The "SICE Forum" organized by the School of Information and Communication Engineering (SICE) has invited Prof. Francesco Fioranelli of University of Delft, Netherlands, to deliver an academic webinar. Below are the details for the event, and interested students and faculty members are welcome to attend.
Topic: Radar approaches for sequential human activity classification
Speaker:Francesco Fioranelli (Assistant Professor, University of Delft, Netherlands)
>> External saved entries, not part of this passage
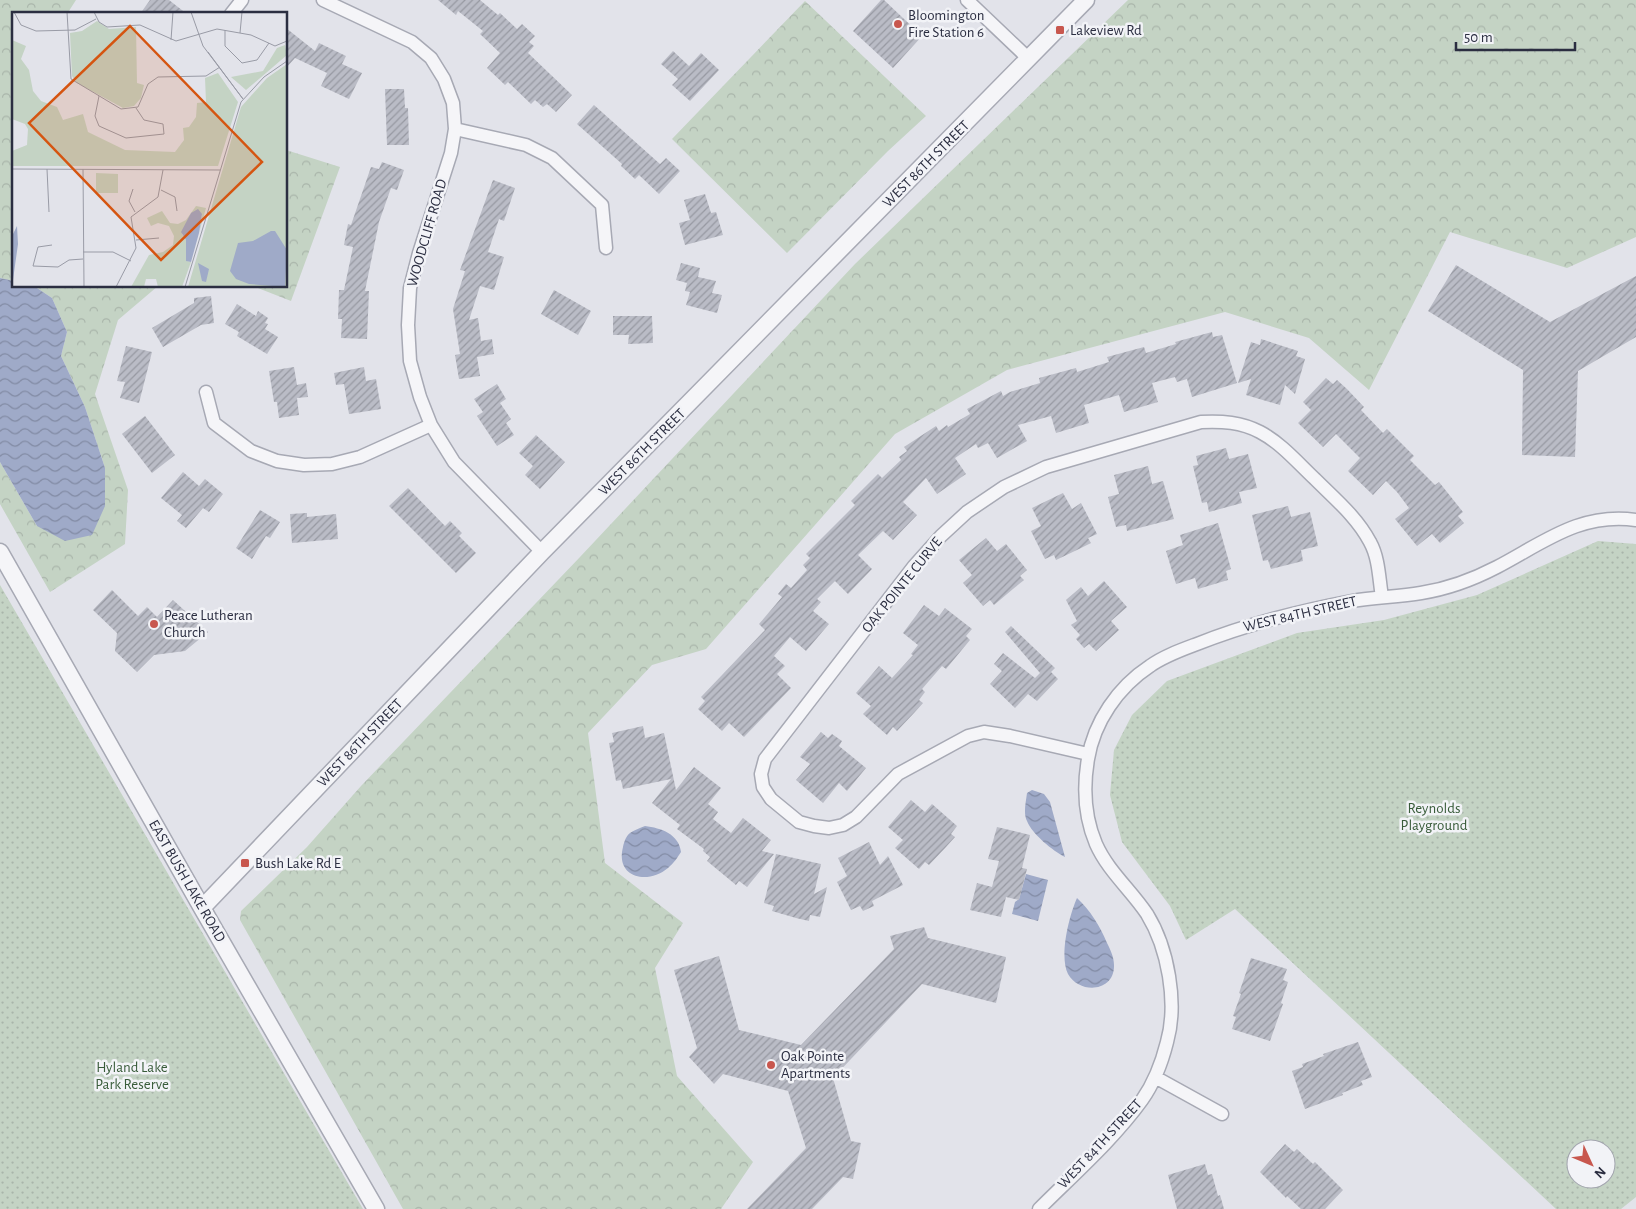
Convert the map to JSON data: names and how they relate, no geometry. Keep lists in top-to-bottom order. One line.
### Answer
{"streets":{"street":["WEST 86TH STREET","WOODCLIFF ROAD","OAK POINTE CURVE","WEST 84TH STREET","EAST BUSH LAKE ROAD"]},"crossings":[["WEST 86TH STREET","WOODCLIFF ROAD"],["WEST 86TH STREET","EAST BUSH LAKE ROAD"],["OAK POINTE CURVE","WEST 84TH STREET"]],"parks":["Reynolds Playground","Hyland Lake Park Reserve"],"places":{"other":["Bloomington Fire Station 6","Peace Lutheran Church","Oak Pointe Apartments"],"transit":["Lakeview Rd","Bush Lake Rd E"]},"scale_bar":"50 m","north":"bottom right"}
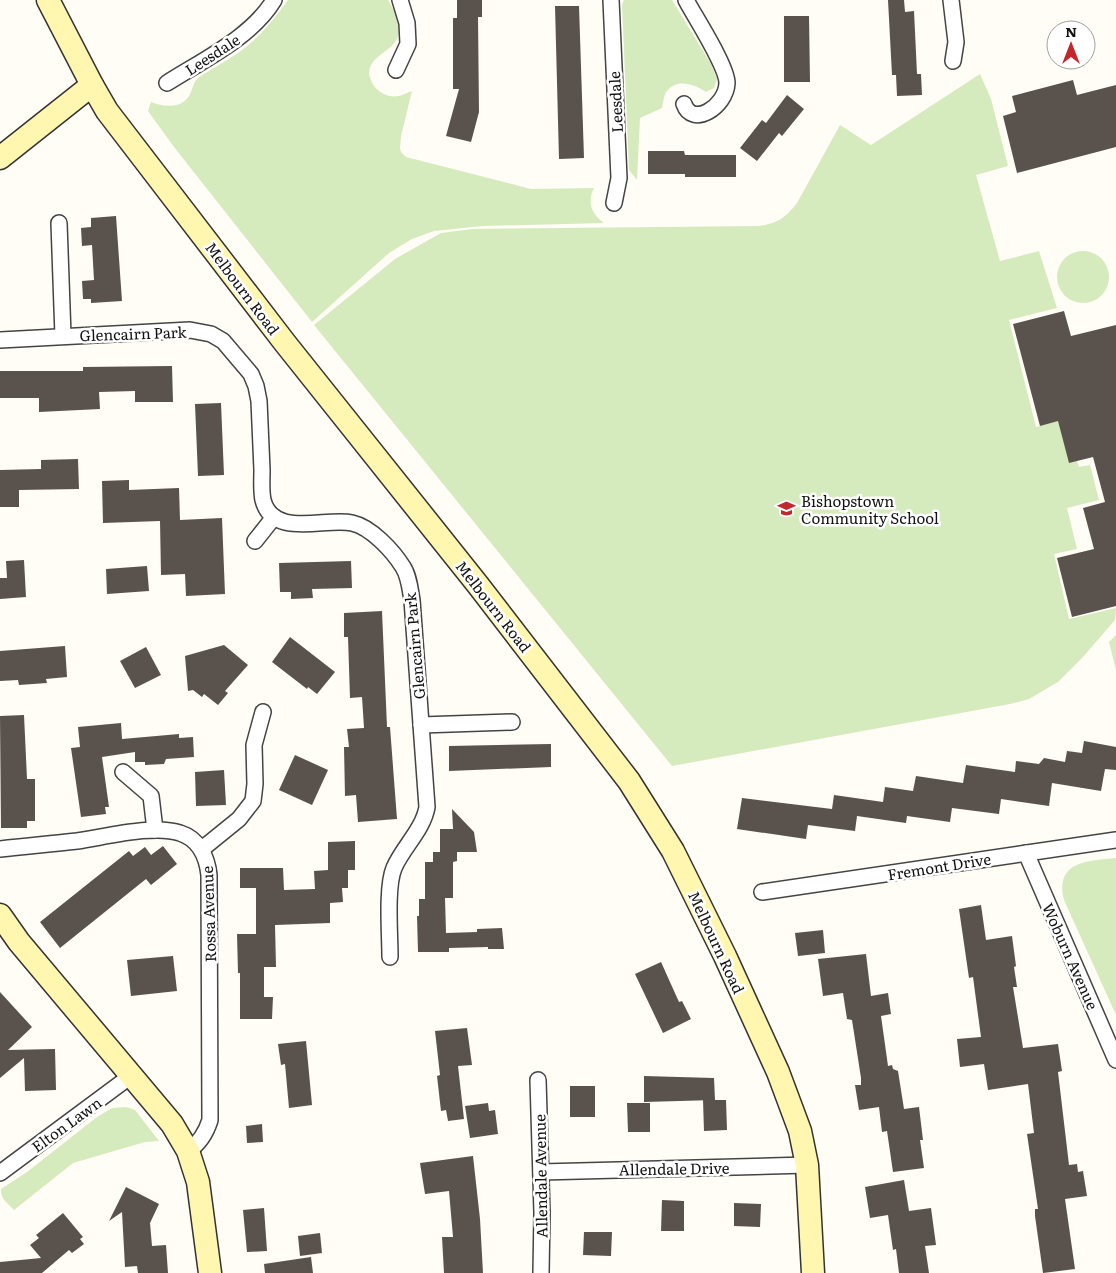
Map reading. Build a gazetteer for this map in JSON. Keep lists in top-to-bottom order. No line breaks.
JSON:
{"streets":{"street":["Leesdale","Melbourn Road","Glencairn Park","Fremont Drive","Rossa Avenue","Woburn Avenue","Elton Lawn","Allendale Drive","Allendale Avenue"]},"crossings":[["Melbourn Road","Allendale Drive"],["Fremont Drive","Woburn Avenue"],["Allendale Drive","Allendale Avenue"]],"places":{"school or university":["Bishopstown Community School"]},"north":"top"}
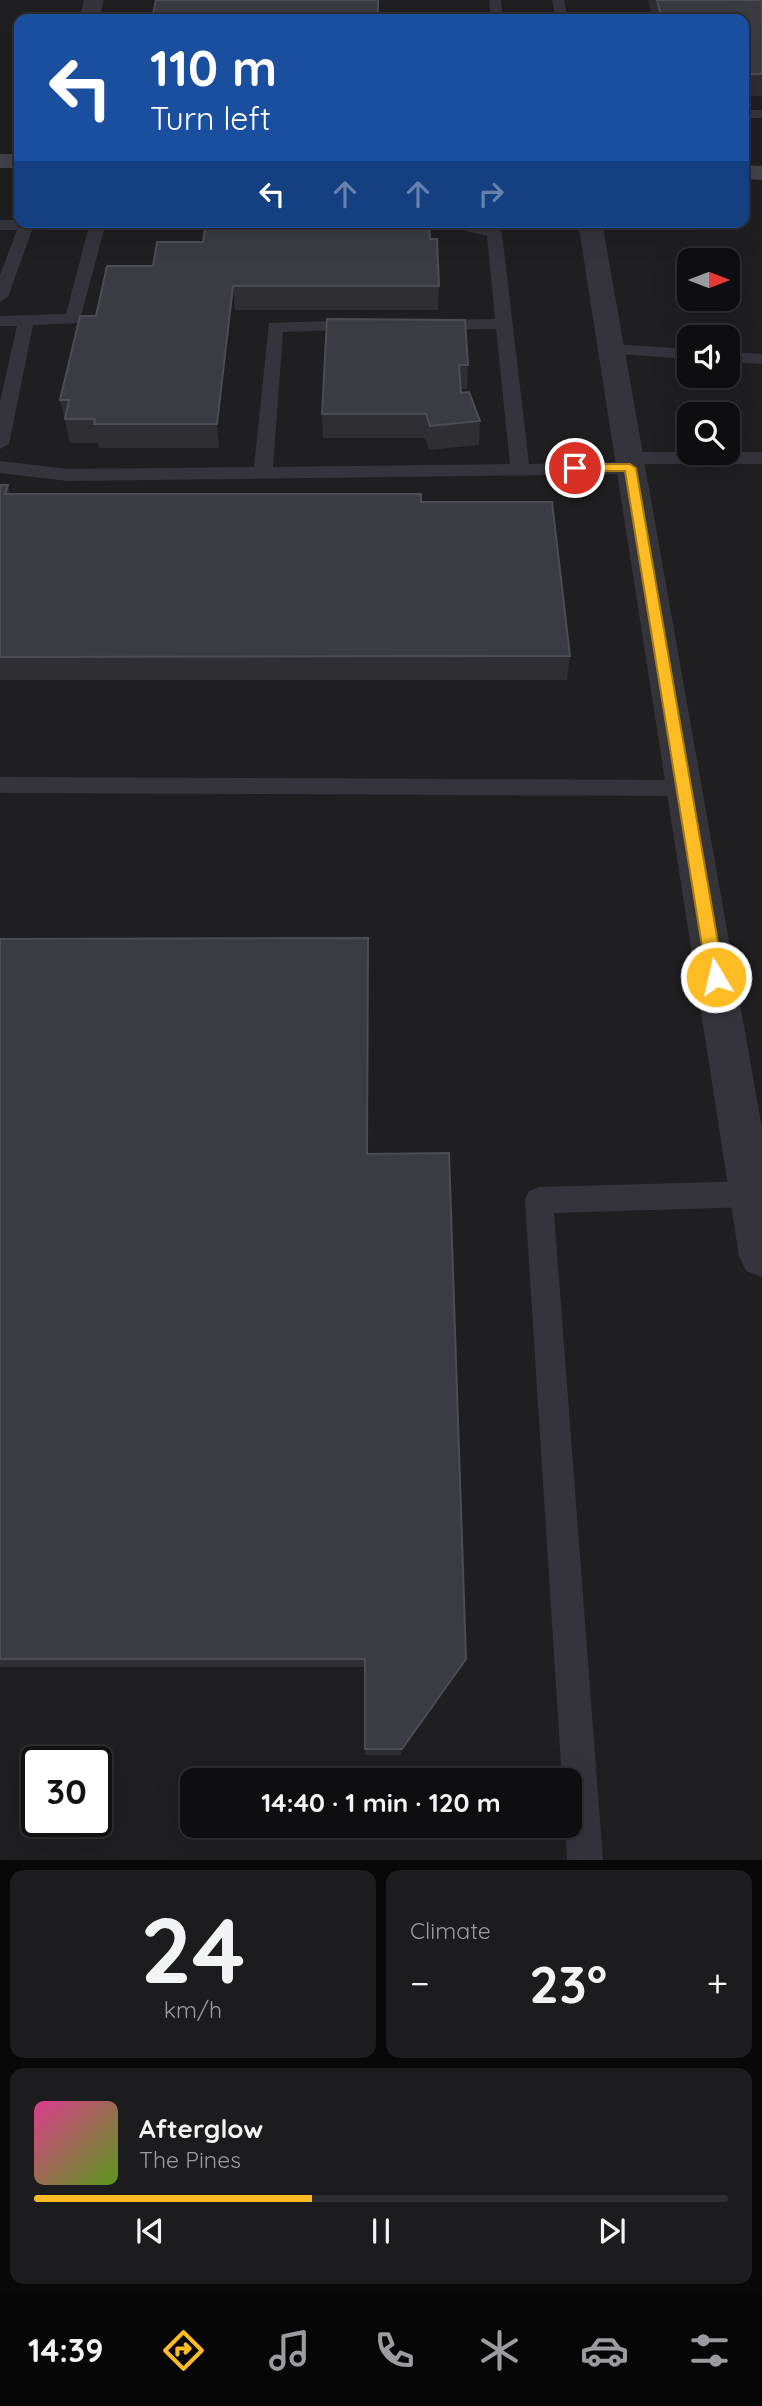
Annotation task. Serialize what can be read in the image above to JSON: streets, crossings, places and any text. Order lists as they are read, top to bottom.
{
  "north": "right",
  "page": {
    "turn": ["110 m", "Turn left"],
    "limit": "30",
    "trip": "14:40 · 1 min · 120 m",
    "tile": [
      ["24", "km/h"],
      "Climate"
    ],
    "heat": ["−", "23°", "+"],
    "song": ["Afterglow", "The Pines"],
    "tabs": "14:39"
  }
}
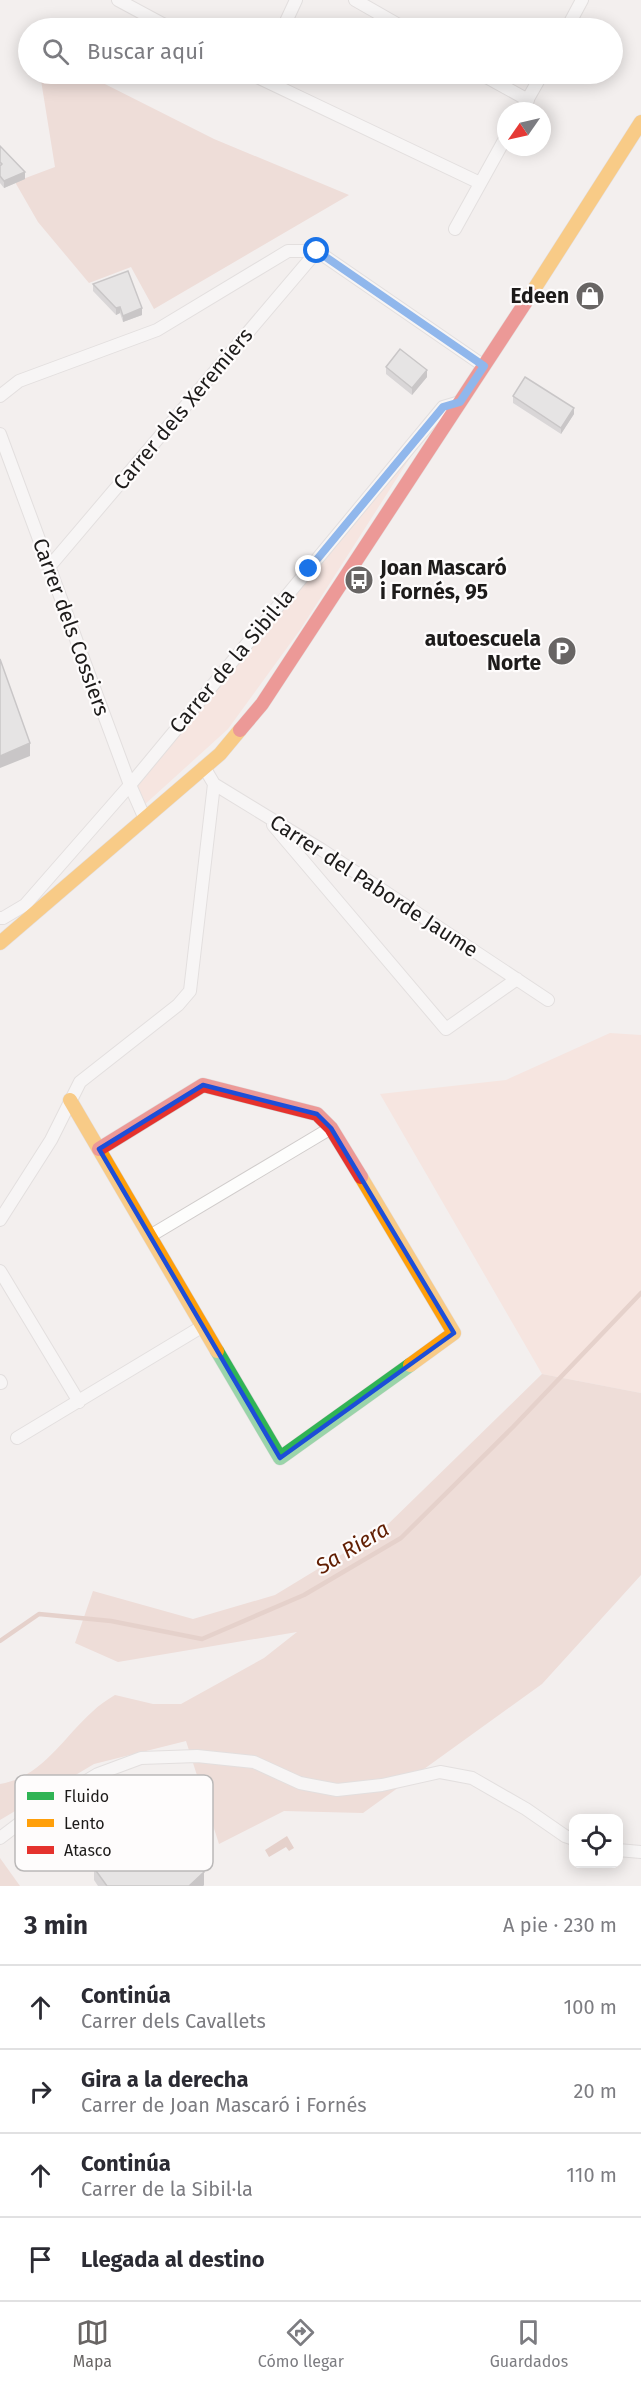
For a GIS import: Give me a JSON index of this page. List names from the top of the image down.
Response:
{
  "streets": {
    "street": [
      "Carrer dels Xeremiers",
      "Carrer dels Cossiers",
      "Carrer de la Sibil·la",
      "Carrer del Paborde Jaume"
    ]
  },
  "crossings": [
    ["Carrer dels Xeremiers", "Carrer dels Cossiers"],
    ["Carrer dels Cossiers", "Carrer de la Sibil·la"]
  ],
  "water": ["Sa Riera"],
  "places": {
    "shop": ["Edeen"],
    "bus stop": ["Joan Mascaró i Fornés, 95"],
    "parking": ["autoescuela Norte"]
  },
  "legend": ["Fluido", "Lento", "Atasco"],
  "north": "bottom left",
  "page": {
    "search": "Buscar aquí",
    "heading": ["3 min", "A pie · 230 m"],
    "list": [
      ["Continúa", "Carrer dels Cavallets", "100 m"],
      ["Gira a la derecha", "Carrer de Joan Mascaró i Fornés", "20 m"],
      ["Continúa", "Carrer de la Sibil·la", "110 m"],
      "Llegada al destino"
    ],
    "nav": ["Mapa", "Cómo llegar", "Guardados"]
  }
}
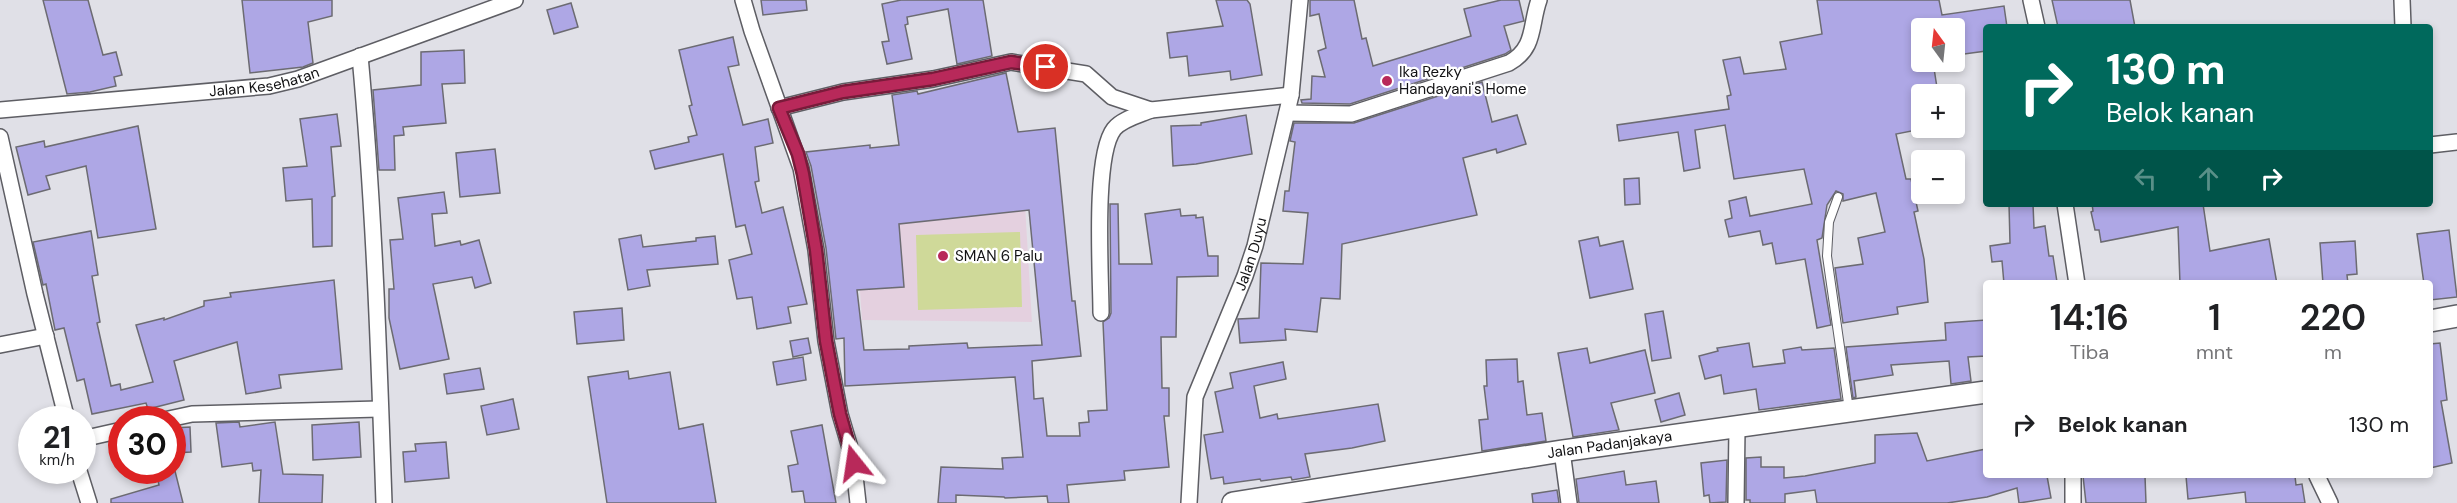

Time:14:35-15.05 (Wednesday), December 14, 2022
Venue: Online platform: ZOOM Meeting
Conference links:
https://tudelft.zoom.us/j/99984743283?pwd=SkdGM2VjcXVEZW5xQ3k1ZXYzWXcwQT09
Host:Shisheng Guo, Associate Researcher
Introduction:
One of the outstanding challenges in the classification of human activities using radar is the processing of continuous sequences of data, where heterogeneous activities can be mixed and start/finish at random times and with undefined transitions between them. In contrast to the more conventional approaches where activities are inherently collected as separated “snapshots”, processing these continuous sequences requires methods to separate the different activities, group them intro macro-activities if needed, and formulate classification algorithms tailored to represent such data more as a sequence than as separated images. The talk will discuss some of these challenges, and present non-exhaustive examples from recent literature where continuous activities in the context of assisted living and gesture recognition are classified.
Speakers’ profiles:
Francesco Fioranelli received his Ph.D. degree from Durham University, U.K., in 2014. He is currently a Tenured Assistant Professor at TU Delft in the Netherlands, and was a Lecturer at the University of Glasgow and a Research Associate at University College London.
His research interests include the development of multistatic radar systems and automatic classification for human signatures analysis in healthcare and security, drones and UAVs detection and classification, and automotive radar. He has authored over 130 publications between book chapters, journal and conference papers, and co-edited two books on micro-Doppler and drone signatures.